Le Réseau Action Climat et France Nature Environnement en doutent. Le rapport qu’ils publient ce mardi 16 juillet pointe le flou des plans de décarbonation, le choix de la technologie au détriment de la sobriété et une absence de réflexion sur l’emploi. Les ONG réclament une éco-conditionnalité des aides d’État.Avec une division par deux de ses émissions de gaz à effet de serre depuis 1990, l'industrie française, troisième secteur le plus émetteur (17,5% des émissions nationales), fait nettement mieux que les secteurs du bâtiment et du transport qui la précèdent. Et cette baisse se poursuit, puisqu'elle a atteint -7,8% entre 2022 et 2023.
Mais, pour le Réseau Action Climat (RAC) et France Nature Environnement (FNE), qui publient ce mardi leur deuxième rapport annuel sur le sujet, cela est loin d'être suffisant. Les ONG ont analysé les contrats de transition écologique rendus publics en décembre dernier, qui synthétisent les plans de décarbonation des 50 sites industriels français les plus émetteurs de gaz à effet de serre (hors raffineries). Ces contrats sont le résultat des travaux menés avec l'État pour identifier des trajectoires de décarbonation et les investissements nécessaires pour y parvenir. Ils ne sont toutefois pas contraignants et les leviers programmés par les entreprises pour atteindre les objectifs fixés manquent de précision.
Appartenant aux secteurs de la chimie, la métallurgie, les matériaux de construction et l'agroalimentaire, propriétés d'ArcelorMittal, TotalEnergies, Saint-Gobain, Lafarge, Solvay ou encore Cristal Union, ces 50 sites pèsent à eux seuls 7,3% des émissions nationales.
Reçus à l'Élysée en novembre 2022, leurs représentants s'étaient engagés à réduire leurs émissions de gaz à effet de serre d'au moins 45% d'ici 2030, avec l'aide de subventions de l'État.
Une baisse en trompe-l'oeil
Le RAC et FNE soulignent que cette baisse récente reste limitée comparée à celle de 36,5% en 2030 (par rapport à 1990) nécessaire pour coller au paquet européen « Fit-for-55 », qui vise une réduction des émissions de -55% à cet horizon.
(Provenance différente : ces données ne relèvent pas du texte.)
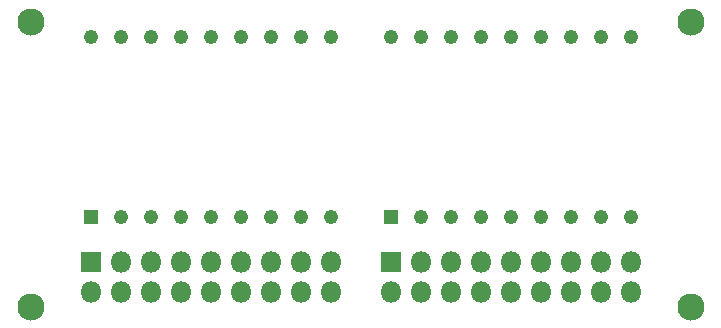
<source format=gbr>
%TF.GenerationSoftware,KiCad,Pcbnew,5.1.6-c6e7f7d~86~ubuntu18.04.1*%
%TF.CreationDate,2020-05-27T04:41:55+02:00*%
%TF.ProjectId,LED-display_x4,4c45442d-6469-4737-906c-61795f78342e,1.0*%
%TF.SameCoordinates,PX463f660PY525bfc0*%
%TF.FileFunction,Soldermask,Top*%
%TF.FilePolarity,Negative*%
%FSLAX46Y46*%
G04 Gerber Fmt 4.6, Leading zero omitted, Abs format (unit mm)*
G04 Created by KiCad (PCBNEW 5.1.6-c6e7f7d~86~ubuntu18.04.1) date 2020-05-27 04:41:55*
%MOMM*%
%LPD*%
G01*
G04 APERTURE LIST*
%ADD10C,2.300000*%
%ADD11O,1.800000X1.800000*%
%ADD12R,1.800000X1.800000*%
%ADD13C,1.217600*%
%ADD14R,1.217600X1.217600*%
G04 APERTURE END LIST*
D10*
%TO.C,M4*%
X58420000Y26670000D03*
%TD*%
%TO.C,M3*%
X58420000Y2540000D03*
%TD*%
%TO.C,M2*%
X2540000Y2540000D03*
%TD*%
%TO.C,M1*%
X2540000Y26670000D03*
%TD*%
D11*
%TO.C,J2*%
X53340000Y3810000D03*
X53340000Y6350000D03*
X50800000Y3810000D03*
X50800000Y6350000D03*
X48260000Y3810000D03*
X48260000Y6350000D03*
X45720000Y3810000D03*
X45720000Y6350000D03*
X43180000Y3810000D03*
X43180000Y6350000D03*
X40640000Y3810000D03*
X40640000Y6350000D03*
X38100000Y3810000D03*
X38100000Y6350000D03*
X35560000Y3810000D03*
X35560000Y6350000D03*
X33020000Y3810000D03*
D12*
X33020000Y6350000D03*
%TD*%
D11*
%TO.C,J1*%
X27940000Y3810000D03*
X27940000Y6350000D03*
X25400000Y3810000D03*
X25400000Y6350000D03*
X22860000Y3810000D03*
X22860000Y6350000D03*
X20320000Y3810000D03*
X20320000Y6350000D03*
X17780000Y3810000D03*
X17780000Y6350000D03*
X15240000Y3810000D03*
X15240000Y6350000D03*
X12700000Y3810000D03*
X12700000Y6350000D03*
X10160000Y3810000D03*
X10160000Y6350000D03*
X7620000Y3810000D03*
D12*
X7620000Y6350000D03*
%TD*%
D13*
%TO.C,D1*%
X27940000Y25400000D03*
X25400000Y25400000D03*
X22860000Y25400000D03*
X20320000Y25400000D03*
X17780000Y25400000D03*
X15240000Y25400000D03*
X12700000Y25400000D03*
X10160000Y25400000D03*
X7620000Y25400000D03*
X27940000Y10160000D03*
X25400000Y10160000D03*
X22860000Y10160000D03*
X20320000Y10160000D03*
X17780000Y10160000D03*
X15240000Y10160000D03*
X12700000Y10160000D03*
X10160000Y10160000D03*
D14*
X7620000Y10160000D03*
%TD*%
D13*
%TO.C,D2*%
X53340000Y25400000D03*
X50800000Y25400000D03*
X48260000Y25400000D03*
X45720000Y25400000D03*
X43180000Y25400000D03*
X40640000Y25400000D03*
X38100000Y25400000D03*
X35560000Y25400000D03*
X33020000Y25400000D03*
X53340000Y10160000D03*
X50800000Y10160000D03*
X48260000Y10160000D03*
X45720000Y10160000D03*
X43180000Y10160000D03*
X40640000Y10160000D03*
X38100000Y10160000D03*
X35560000Y10160000D03*
D14*
X33020000Y10160000D03*
%TD*%
M02*

</source>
Mais surtout, elle repose essentiellement sur le ciment (-7%) et l'acier (-14%). Une performance que les auteurs du rapport attribuent plus à une chute de l'activité dans le bâtiment et à des efforts d'efficacité conjoncturels imposés par la hausse des coûts de l'énergie et des taux d'intérêt qu'à de réels efforts de décarbonation.